# Smoker pan upgrade



## baseballdad (May 28, 2017)

I have a propane upright square style smoker and I was looking for cheap ideas for a pan to hold the wood chips/chunks

I have seen people look cast iron skillets in bigger smokers, and then I was thinking of one of those tinfoil style pans from the dollar store but that wont last very long.

Any ideas or what I could use to convert one?

After the last time I tried to use the smoker and the flames got thru the pan that was in there it really "smoked" what was in there, my dogs wouldnt even eat it LOL


----------



## hommer23 (Nov 20, 2012)

Neighbor uses a cast iron pan that’s about 3.5” in diameter and 1.25” deep. They also make one that’s 6.5” or so depending on the size of your smoker.


----------



## U D (Aug 1, 2012)

Dedicated Cast Iron pan with 3/8 bolts for adjustable legs.


----------



## ebijack (Apr 20, 2009)

I don't know what you have in your smoker. But even a couple soup cans have worked me. They smoke much more if placed on their sides. But upright works also. Just cover the top with a layer of foil with holes.
A cheap CI pan will work better like mentioned above. 
https://www.walmart.com/ip/Lodge-Pr...-d52-16ff21ba2ef9f4&athancid=null&athena=true


----------



## baseballdad (May 28, 2017)

ebijack said:


> I don't know what you have in your smoker.
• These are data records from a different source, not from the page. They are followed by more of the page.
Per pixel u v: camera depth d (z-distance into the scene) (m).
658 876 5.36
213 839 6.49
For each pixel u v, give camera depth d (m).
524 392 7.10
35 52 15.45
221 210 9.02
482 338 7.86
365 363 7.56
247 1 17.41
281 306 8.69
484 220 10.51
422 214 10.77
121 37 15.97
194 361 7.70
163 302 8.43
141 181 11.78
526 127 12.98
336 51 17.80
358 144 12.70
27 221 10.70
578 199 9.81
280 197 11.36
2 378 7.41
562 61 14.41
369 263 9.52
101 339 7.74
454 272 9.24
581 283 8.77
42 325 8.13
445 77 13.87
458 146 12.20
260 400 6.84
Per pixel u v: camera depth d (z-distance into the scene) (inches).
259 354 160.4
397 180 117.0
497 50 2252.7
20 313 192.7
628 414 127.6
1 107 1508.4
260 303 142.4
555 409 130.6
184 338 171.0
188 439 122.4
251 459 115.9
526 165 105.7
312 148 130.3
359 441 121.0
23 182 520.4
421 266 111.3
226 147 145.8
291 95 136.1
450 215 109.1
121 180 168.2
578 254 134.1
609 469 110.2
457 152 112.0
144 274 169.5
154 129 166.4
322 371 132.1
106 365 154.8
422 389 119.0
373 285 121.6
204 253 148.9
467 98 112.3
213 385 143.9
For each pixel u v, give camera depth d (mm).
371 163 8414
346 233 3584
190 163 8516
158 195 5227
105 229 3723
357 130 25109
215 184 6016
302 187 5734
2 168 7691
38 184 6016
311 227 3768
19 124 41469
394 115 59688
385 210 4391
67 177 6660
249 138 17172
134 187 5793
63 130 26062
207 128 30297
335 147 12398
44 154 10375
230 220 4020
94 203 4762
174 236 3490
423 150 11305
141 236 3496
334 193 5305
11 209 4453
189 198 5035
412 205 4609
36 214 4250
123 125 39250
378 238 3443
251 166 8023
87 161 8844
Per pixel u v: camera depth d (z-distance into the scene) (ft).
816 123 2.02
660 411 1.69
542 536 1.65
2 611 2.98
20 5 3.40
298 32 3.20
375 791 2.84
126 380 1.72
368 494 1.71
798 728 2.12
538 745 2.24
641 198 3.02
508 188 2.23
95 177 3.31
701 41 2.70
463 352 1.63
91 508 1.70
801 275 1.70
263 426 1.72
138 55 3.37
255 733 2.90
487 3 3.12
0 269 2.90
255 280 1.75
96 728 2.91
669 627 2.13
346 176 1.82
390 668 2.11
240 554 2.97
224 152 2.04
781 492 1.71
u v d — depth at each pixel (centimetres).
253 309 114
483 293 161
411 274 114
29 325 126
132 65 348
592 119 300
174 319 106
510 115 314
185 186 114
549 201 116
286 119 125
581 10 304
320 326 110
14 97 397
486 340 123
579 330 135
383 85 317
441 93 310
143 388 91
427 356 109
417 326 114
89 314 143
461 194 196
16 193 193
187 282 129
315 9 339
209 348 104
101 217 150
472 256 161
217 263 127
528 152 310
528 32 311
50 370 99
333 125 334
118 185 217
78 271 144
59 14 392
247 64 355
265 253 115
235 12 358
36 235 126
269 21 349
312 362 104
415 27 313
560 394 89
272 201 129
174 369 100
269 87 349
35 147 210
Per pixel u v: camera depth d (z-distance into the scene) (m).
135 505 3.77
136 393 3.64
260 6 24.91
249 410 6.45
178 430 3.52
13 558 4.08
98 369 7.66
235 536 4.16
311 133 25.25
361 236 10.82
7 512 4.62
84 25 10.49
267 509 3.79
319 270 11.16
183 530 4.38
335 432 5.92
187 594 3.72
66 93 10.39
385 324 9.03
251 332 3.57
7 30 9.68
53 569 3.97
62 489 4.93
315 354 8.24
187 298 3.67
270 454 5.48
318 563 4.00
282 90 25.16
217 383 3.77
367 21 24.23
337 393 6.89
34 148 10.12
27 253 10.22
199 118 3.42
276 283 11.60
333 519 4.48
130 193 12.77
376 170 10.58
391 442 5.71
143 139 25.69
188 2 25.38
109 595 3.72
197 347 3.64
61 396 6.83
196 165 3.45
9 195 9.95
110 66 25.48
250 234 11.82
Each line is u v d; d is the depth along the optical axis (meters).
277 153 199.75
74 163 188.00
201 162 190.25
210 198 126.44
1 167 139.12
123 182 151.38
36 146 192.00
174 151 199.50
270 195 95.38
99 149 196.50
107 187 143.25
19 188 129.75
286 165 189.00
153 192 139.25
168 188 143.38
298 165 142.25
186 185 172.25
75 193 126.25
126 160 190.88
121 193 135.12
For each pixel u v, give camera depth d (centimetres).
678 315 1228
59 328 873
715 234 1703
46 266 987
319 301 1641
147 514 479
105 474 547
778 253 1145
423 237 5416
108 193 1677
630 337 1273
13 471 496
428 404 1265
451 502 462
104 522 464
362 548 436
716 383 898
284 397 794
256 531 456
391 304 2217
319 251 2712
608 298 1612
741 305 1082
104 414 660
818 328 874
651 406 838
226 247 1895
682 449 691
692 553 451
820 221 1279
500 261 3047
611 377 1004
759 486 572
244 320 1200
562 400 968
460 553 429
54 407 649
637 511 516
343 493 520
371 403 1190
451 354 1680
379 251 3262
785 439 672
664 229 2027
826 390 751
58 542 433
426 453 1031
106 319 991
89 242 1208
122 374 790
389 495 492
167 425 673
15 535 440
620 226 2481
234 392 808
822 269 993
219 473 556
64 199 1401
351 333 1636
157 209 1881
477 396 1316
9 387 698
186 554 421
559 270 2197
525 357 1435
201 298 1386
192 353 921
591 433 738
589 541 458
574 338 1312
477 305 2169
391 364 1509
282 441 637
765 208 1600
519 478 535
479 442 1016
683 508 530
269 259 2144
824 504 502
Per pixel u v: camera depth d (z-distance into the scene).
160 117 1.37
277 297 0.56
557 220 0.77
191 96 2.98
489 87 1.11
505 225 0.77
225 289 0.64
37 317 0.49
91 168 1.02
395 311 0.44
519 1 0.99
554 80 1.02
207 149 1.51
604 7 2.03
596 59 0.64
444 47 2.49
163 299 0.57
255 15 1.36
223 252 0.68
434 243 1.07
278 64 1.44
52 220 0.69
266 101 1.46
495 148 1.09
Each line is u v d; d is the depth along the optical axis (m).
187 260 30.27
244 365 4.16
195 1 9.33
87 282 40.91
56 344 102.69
But even a couple soup cans have worked me. They smoke much more if placed on their sides. But upright works also. Just cover the top with a layer of foil with holes.
> A cheap CI pan will work better like mentioned above.
> https://www.walmart.com/ip/Lodge-Pr...-d52-16ff21ba2ef9f4&athancid=null&athena=true


Thanks for that link, I have been looking and didnt find anything. If needed I could cut the handle off?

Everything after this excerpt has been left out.